ISSN 1470-3947 (print) | ISSN 1479-6848 (online)

Endocrine Abstracts (2015) 39 OC6.6 | DOI: 10.1530/endoabs.39.OC6.6

An assessment of auditory function in infants with congenital hypothyroidism

Rachel Blackman-Mack1, Catherine Peters1, Shirley Langham1, Kaukab Rajput2 & Tony Sirimanna2

1Department of Endocrinology, GOSH, London, UK; 2Department of Audiology, GOSH, London, UK.

Introduction: Thyroxine plays a key role in the development of the structures of the ear, the auditory pathway and in myelination of the central nervous system. The association between congenital hypothyroidism (CH) and neurodevelopmental outcome is clearly established. However, there is a lack of data about the prevalence and severity of hearing loss in the CH population.

Methods: Between 1/1/12 and 31/12/13, 187 children were diagnosed with CH and treated with levothyroxine after referral through the North Thames Newborn Screening programme at Great Ormond Street Hospital. Biochemical, sociodemographic, and technetium scan data were collected. All infants were referred for audiological assessment at 2 and 8 months. Auditory brainstem response (ABR) testing at 2 months and visual reinforcement audiometry (VRA) at 8 months, along with otoaucoustic emissions (OAE) testing was used to ascertain hearing outcomes.

Results: 121/187 (64.7%) patients attended the 2-month hearing assessment, and 87/187 (46.5%) completed the 8-month assessment. Of those tested, results revealed a prevalence of mild hypothyroid-related hearing loss of 30% at 2 months and 18% at 8 months in this CH cohort. These are both statistically significant at the 5% level, when compared with the prevalence of 0.24% in the general paediatric population. Both TSH and T4 levels were shown to have a strong positive relationship with hearing outcomes, P=0.036 and P=0.001 respectively. Gender (P=0.639), ethnicity (P=0.675), and thyroxine requirements (P=0.806) were not shown to have a statistically significant effect on hearing outcomes. ABR latencies at 2 months were shown to be slightly delayed at all intensities in agenesis patients, suggesting that there is delayed myelination in this group. 3/187 infants in this study failed the newborn hearing screening test.
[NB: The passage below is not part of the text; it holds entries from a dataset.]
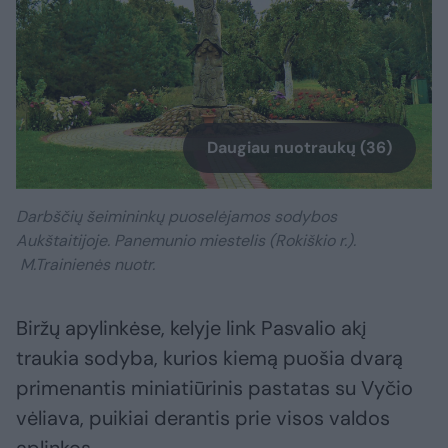
Daugiau nuotraukų (36)
Darbščių šeimininkų puoselėjamos sodybos
Aukštaitijoje. Panemunio miestelis (Rokiškio r.).
M.Trainienės nuotr.
Biržų apylinkėse, kelyje link Pasvalio akį
traukia sodyba, kurios kiemą puošia dvarą
primenantis miniatiūrinis pastatas su Vyčio
vėliava, puikiai derantis prie visos valdos
aplinkos.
Discussion/conclusion: Infants with congenital hypothyroidism experience greater hearing loss than the general paediatric population. Only 3/187 infants in this study failed the newborn hearing screening test, therefore it was concluded that the programme is not sufficient at identifying hearing loss in infants with congenital hypothyroidism. We recommend that auditory referral should be considered for all infants diagnosed with congenital hypothyroidism.